Millions of people across the globe deal with conditions that affect the skin and hair. Acne is a skin and hair ailment that, according to the American Academy of Dermatology, is the most common skin condition in the U.S.
But what if the foods people eat could affect the health of their hair and skin? There is evidence that they can. Foods that contain certain nutrients, phytochemicals and enzymes may help people develop healthier hair and skin.
Blueberries: The U.S. Department of Agriculture gave blueberries its top ranking for antioxidant activity. The antioxidants in blueberries neutralize free radicals and protect people from premature aging, which can help the skin look younger and more vibrant.

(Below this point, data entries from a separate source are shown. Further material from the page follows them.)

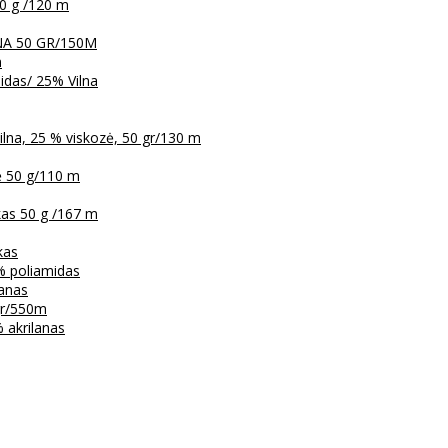
0 g /120 m
LNA 50 GR/150M
m
das/ 25% Vilna
na, 25 % viskozė, 50 gr/130 m
ė 50 g/110 m
kas 50 g /167 m
kas
% poliamidas
lanas
 gr/550m
 akrilanas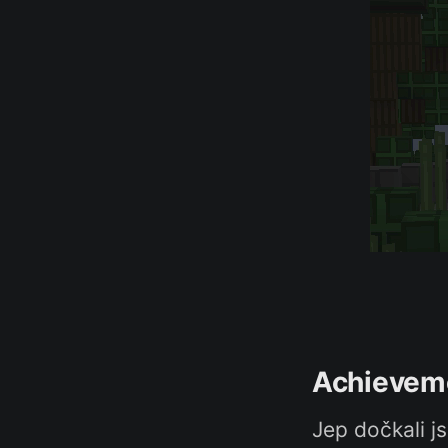
Achievem
Jep dočkali j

Eggs: Eggs are great sources of protein and biotin, which are two nutrients that may help promote hair growth. The health and wellness information site Healthline.com says biotin is essential for the production of a hair protein called keratin.
Fatty fish: Fatty fish, such as salmon, are high in omega-3 fatty acids. Ciara Foy, a Toronto-based holistic nutritionist, says about 3% of the hair shaft is made up of omega-3 fatty acids. They are also found in cell membranes and in the natural oils that keep the scalp and other areas of the skin hydrated.
Red bell peppers: These peppers contain more vitamin C than oranges. According to dermatologist Dr. Julia Carroll of Compass Dermatology, vitamin C is an antioxidant precursor to collagen production, so consuming more vitamin C through foods can neutralize free radicals that could damage skin.
Spinach: Trade lettuce for spinach, which is rich in calcium, iron, magnesium, omega-3 fatty acids and more. These nutrients can be the building blocks of healthy skin and hair.
Oysters: Nutritionist and author Lisa Drayer says oysters are good sources of zinc, which aids in skin cell renewal and repair.
Coconut: Coconut water is great for hydration and contains potassium, an electrolyte that moves nutrients into the cells. Coconut oil can also be used to boost hair health as a pre-wash conditioning treatment.